Sailing in Greece offers very varied sailing conditions. From the  tranquil Ionian to the sometimes raging Cyclades, there’s something for everyone but it’s important you pick the right area and the right time to visit.

Parga: Aerial view of the bays, separated by the Venetian castle on the promontory

Greece’s real selling point is the easy sailing in the Ionian, and the often overlooked Saronic.  For these less experienced skippers, or crews that like the boat largely upright, these areas are ideal starting points for discovering the joys of sailing in the Med.

If you like more wind, or longer distance sails, there are several other options. The South Eastern Peloponnese is a bit blowier, while the Dodecanese and Sporades provide potentially more challenging sailing. Here winds up to F6 are not uncommon, especially in more exposed areas or when the Meltemi wind blows. The Cyclades can be real hard work if you hit it at the wrong time of year (July & August) and even at quieter times is definitely not a place for the inexperienced.
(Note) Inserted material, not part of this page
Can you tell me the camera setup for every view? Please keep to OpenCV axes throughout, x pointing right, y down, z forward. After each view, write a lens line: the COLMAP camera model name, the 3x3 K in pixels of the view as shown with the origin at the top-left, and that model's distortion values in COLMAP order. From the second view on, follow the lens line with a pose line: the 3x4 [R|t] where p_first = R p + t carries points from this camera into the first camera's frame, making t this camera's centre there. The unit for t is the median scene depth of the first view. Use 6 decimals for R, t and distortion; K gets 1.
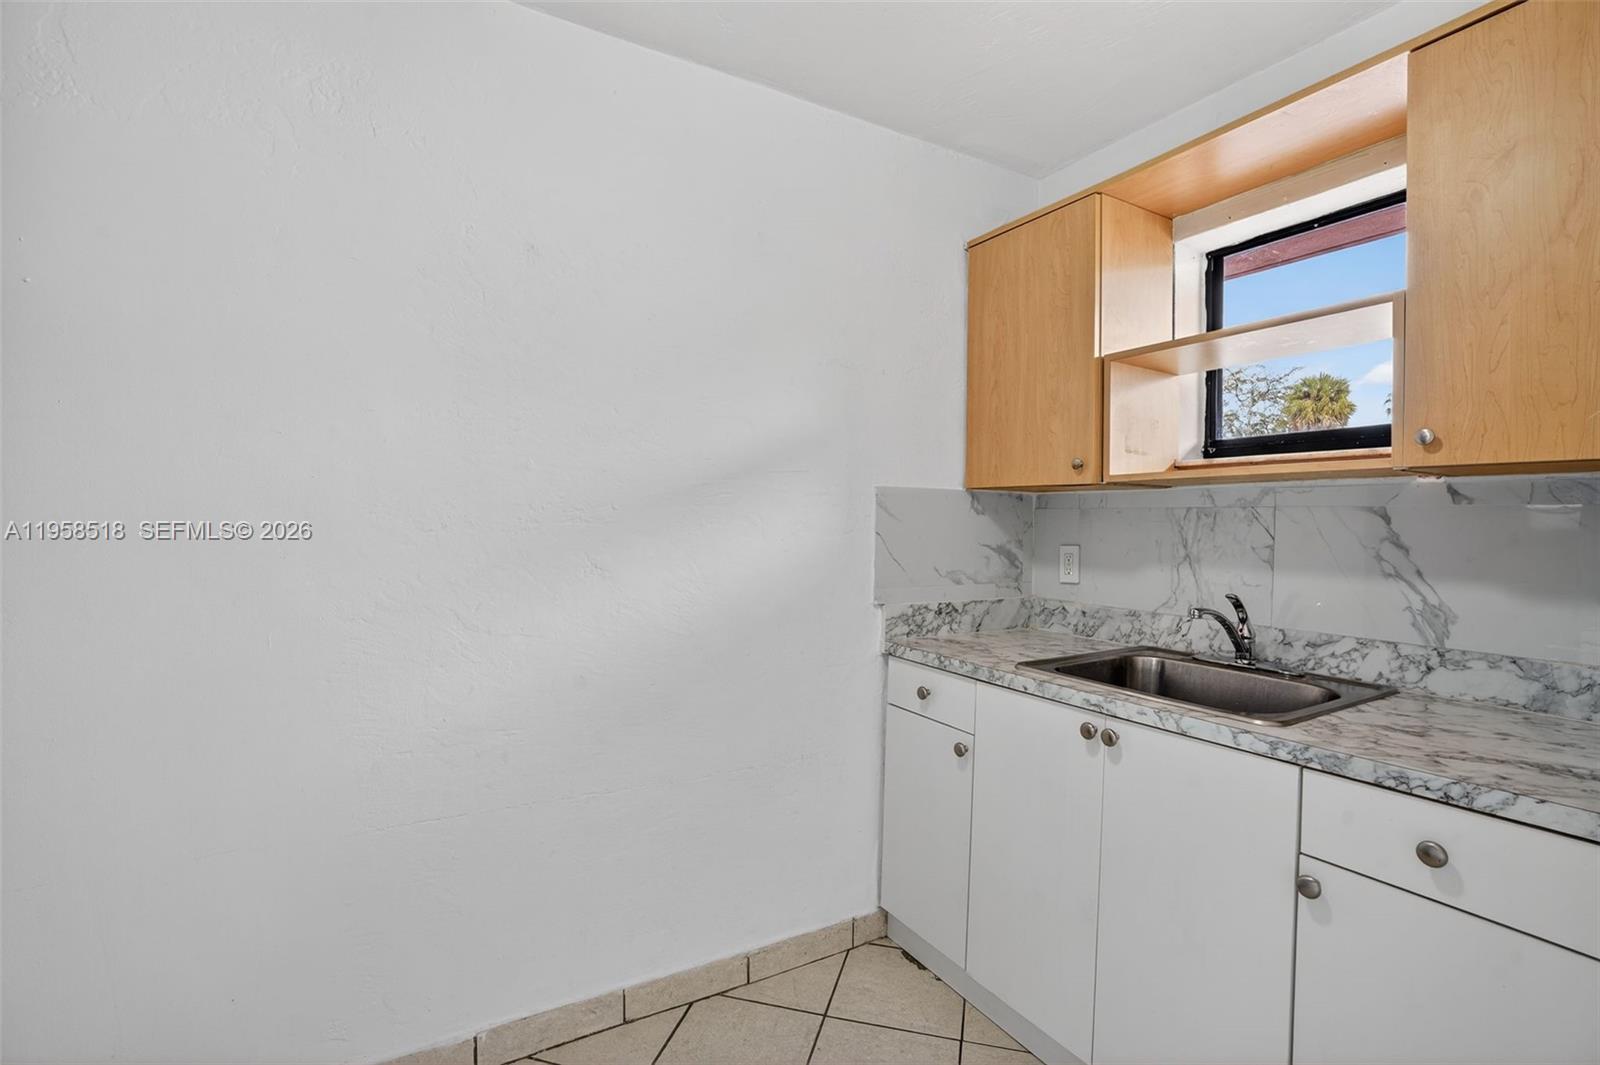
lens RADIAL K [[746.0, 0, 800.0], [0, 746.0, 532.5], [0, 0, 1]] dist [-0.000585, -0.000051]
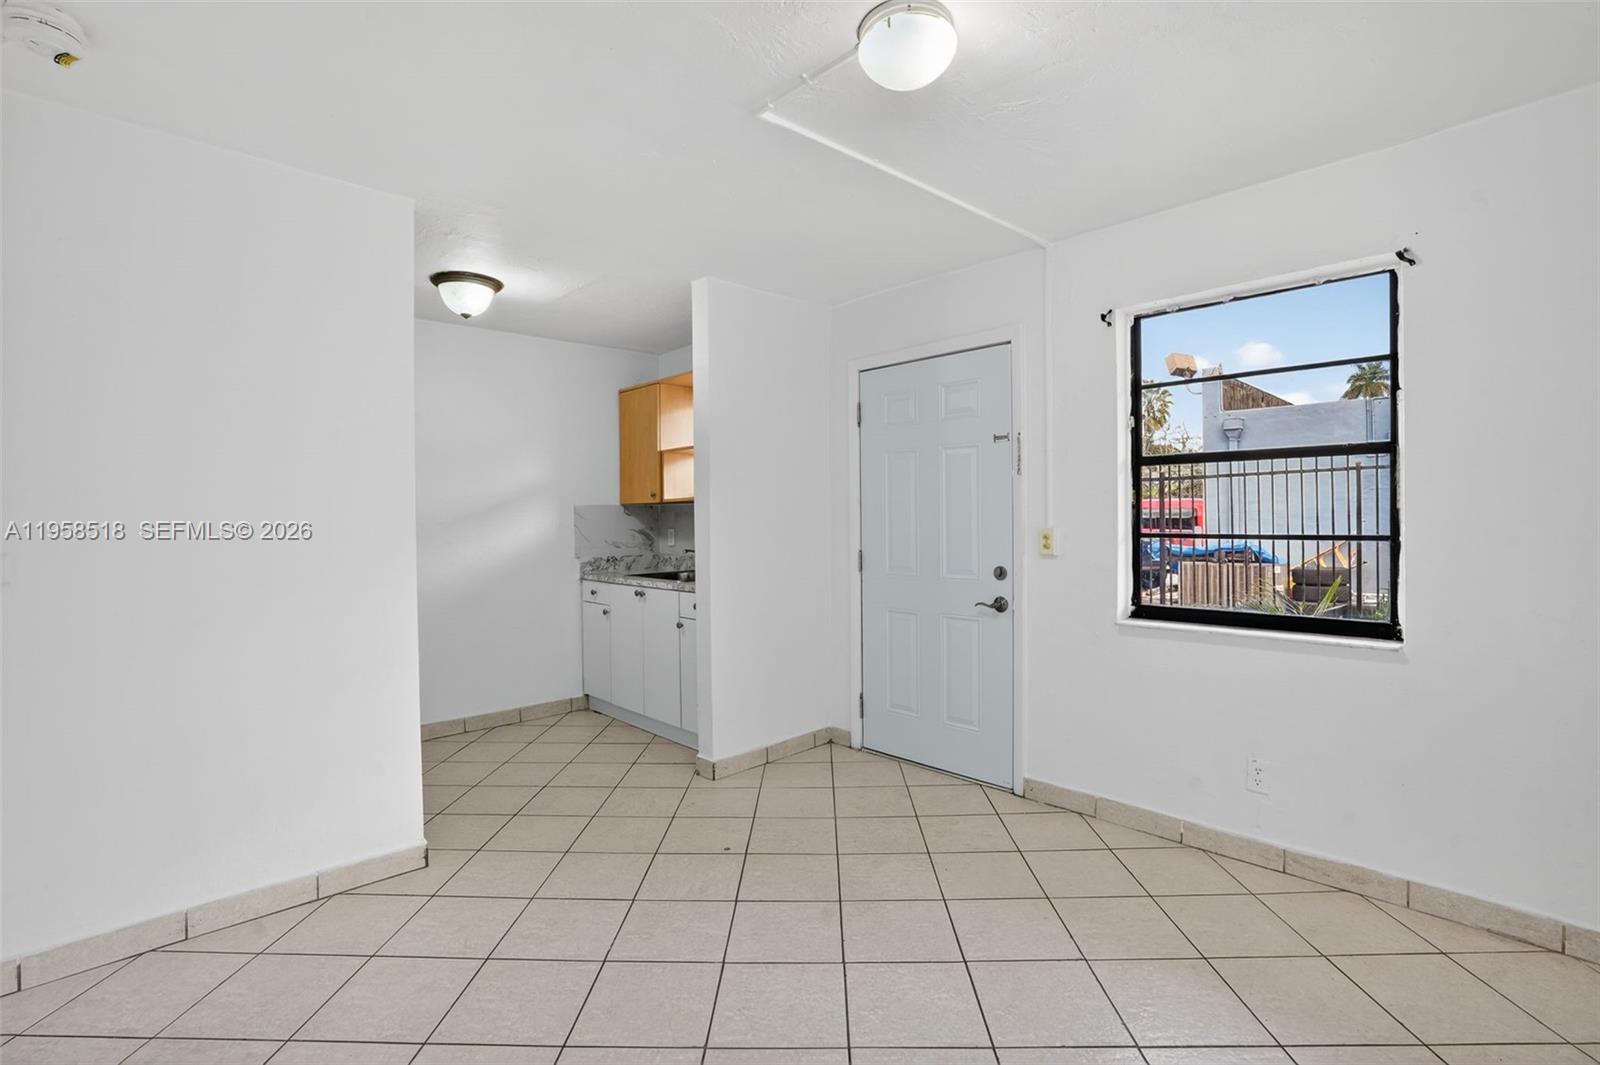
lens RADIAL K [[768.1, 0, 794.5], [0, 768.1, 542.4], [0, 0, 1]] dist [-0.000695, -0.000033]
pose [[0.976078, -0.032967, 0.214906, 0.243024], [0.028694, 0.999324, 0.022973, 0.016128], [-0.215518, -0.016257, 0.976365, -1.372389]]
Sailing Holidays in Greece

There’s plenty of choice when sailing in Greece. Bareboat charter is available in all areas, and as many operators have several bases one way charters are readily available. This is particularly true at the start and end of the season when yachts have to be returned to their winter base in Athens from outlying islands.

Voutoumi: The popular bay and beach with its lush vegetation

Flotilla holidays are popular and available in all areas except the Cyclades. However, there aren’t so many options in the Sporades and Dodecanese of late so if your heading there don’t leave it late to book.
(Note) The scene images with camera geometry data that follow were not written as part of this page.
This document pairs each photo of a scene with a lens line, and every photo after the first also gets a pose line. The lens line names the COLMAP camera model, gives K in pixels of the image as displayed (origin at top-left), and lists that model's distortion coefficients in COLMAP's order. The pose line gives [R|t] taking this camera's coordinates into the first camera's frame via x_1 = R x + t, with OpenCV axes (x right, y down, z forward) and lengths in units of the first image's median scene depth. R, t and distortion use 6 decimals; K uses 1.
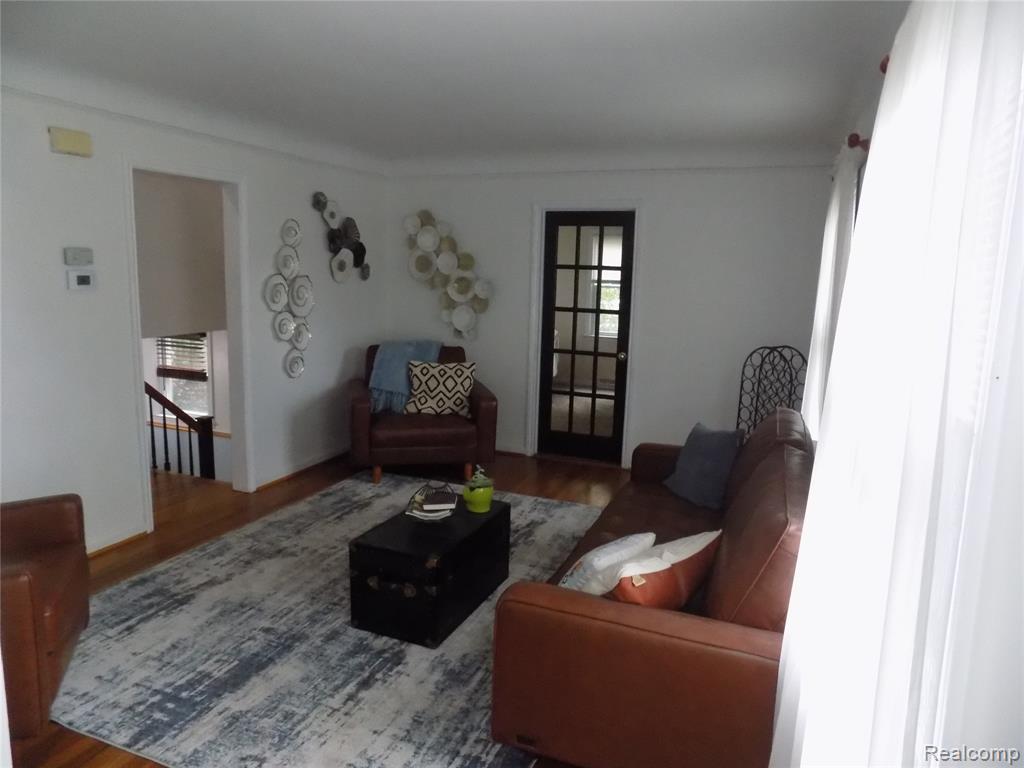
lens RADIAL K [[693.0, 0, 512.0], [0, 693.0, 384.0], [0, 0, 1]] dist [-0.073562, 0.079455]
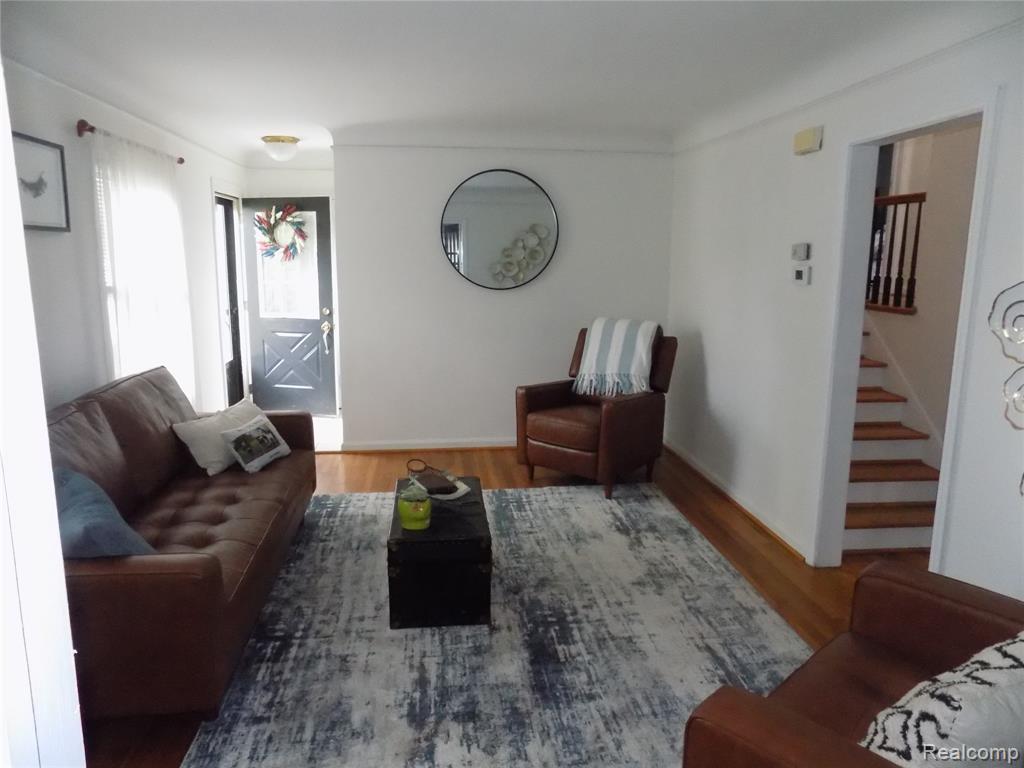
lens RADIAL K [[693.0, 0, 512.0], [0, 693.0, 384.0], [0, 0, 1]] dist [-0.073562, 0.079455]
pose [[-0.872822, 0.057291, -0.484665, 0.306973], [-0.113459, 0.942057, 0.315684, -0.330967], [0.474667, 0.330526, -0.815747, 2.039165]]
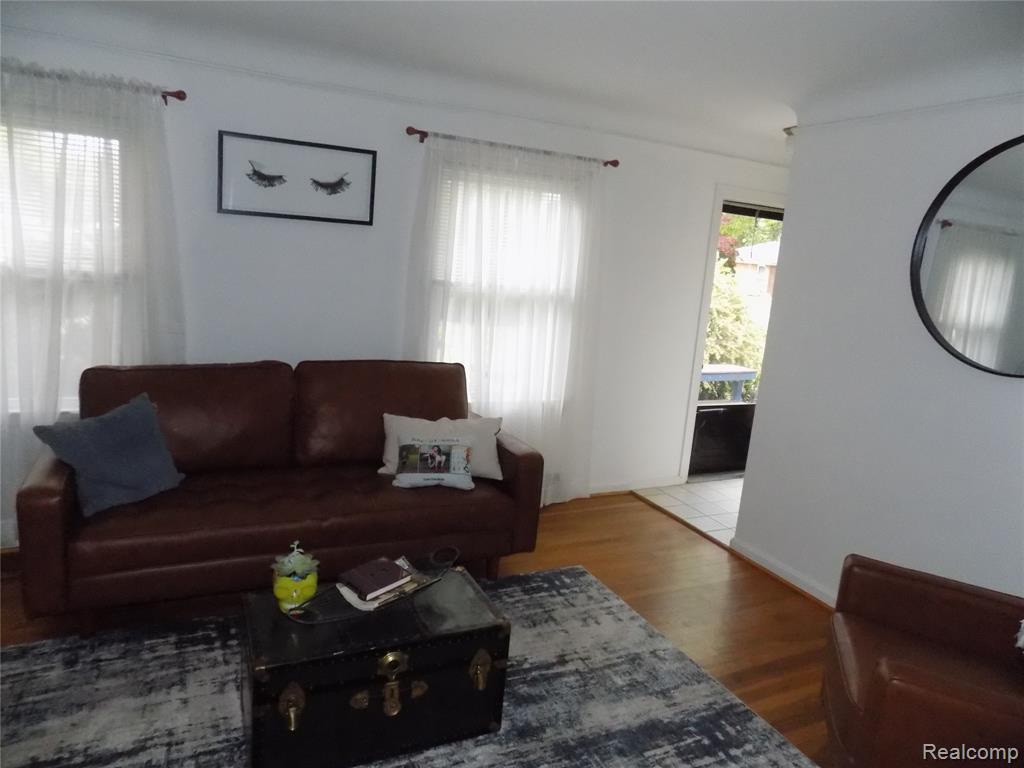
lens RADIAL K [[682.2, 0, 512.0], [0, 682.2, 384.0], [0, 0, 1]] dist [-0.082643, 0.062521]
pose [[-0.737709, -0.217419, 0.639151, -0.670461], [0.008487, 0.943663, 0.330800, -0.268723], [-0.675065, 0.249459, -0.694304, 1.486816]]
Greece sits somewhere between Croatia and Turkey in terms of its attitude to sailing qualifications. The authorities do theoretically require a Skippers certificate (ICC, RYA Day Skipper or similar).
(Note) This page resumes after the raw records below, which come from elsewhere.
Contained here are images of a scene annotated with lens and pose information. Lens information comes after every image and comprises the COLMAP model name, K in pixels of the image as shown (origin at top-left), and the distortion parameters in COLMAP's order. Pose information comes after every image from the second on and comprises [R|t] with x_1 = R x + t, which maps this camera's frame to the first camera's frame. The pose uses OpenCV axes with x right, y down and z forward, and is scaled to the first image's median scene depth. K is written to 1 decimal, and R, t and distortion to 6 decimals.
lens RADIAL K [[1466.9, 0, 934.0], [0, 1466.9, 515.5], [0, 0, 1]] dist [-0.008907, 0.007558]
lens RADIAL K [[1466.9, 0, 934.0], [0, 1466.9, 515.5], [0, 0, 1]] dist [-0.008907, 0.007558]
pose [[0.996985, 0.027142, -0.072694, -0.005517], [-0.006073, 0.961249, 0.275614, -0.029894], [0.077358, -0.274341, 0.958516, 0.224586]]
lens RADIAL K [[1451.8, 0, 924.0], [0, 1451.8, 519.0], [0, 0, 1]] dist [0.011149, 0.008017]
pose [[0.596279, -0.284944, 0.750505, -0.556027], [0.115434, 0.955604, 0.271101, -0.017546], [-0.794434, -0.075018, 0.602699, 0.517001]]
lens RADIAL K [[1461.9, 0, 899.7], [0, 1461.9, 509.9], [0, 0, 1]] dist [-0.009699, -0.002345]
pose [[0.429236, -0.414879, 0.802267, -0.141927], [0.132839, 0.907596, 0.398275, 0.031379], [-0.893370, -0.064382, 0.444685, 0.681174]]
However, the rigour with which this is enforced varies from place to place and, as staff are moved around, from time to time. An area that doesn’t check one month can become sticklers the next, so don’t rely on what friends got away with last year!

At present, the only area you’ll be allowed to join a flotilla without a certificate is the Ionian but even here you may be required by the authorities to self certify that you are competent, and in doing so, you take the consequences if events later suggest that you aren’t.

Lipsi: Fishermen mending nets on the quay, in front of the church

Skippered and crewed charter are readily available in all areas and several operators offer cabin charters, which can be an excellent way to enjoy the pleasures of sailing on a large yacht at a manageable price.

There are a number of RYA sailing schools in Greece, several of which are tied in to flotilla operators. This gives the option of combining some training with a flotilla holiday. And of course once you’ve got your certificate, the options for next year are much greater.

So if you think Turkey sounds a bit primitive and Croatia a bit too developed, Greece is the ideal compromise with plenty to do, sailing to suit ever taste, and a charm largely undiminished by tourism.

There are numerous bareboat operators, plenty of flotilla options, RYA sailings schools, and cabin charters in several locations.  Though it perhaps lacks the simple charm of Turkey, or the extensive facilities of Croatia, with more islands than anywhere else in the Med, it offers an excellent compromise between the two.  If you don’t enjoy sailing in Greece, I’d be very surprised.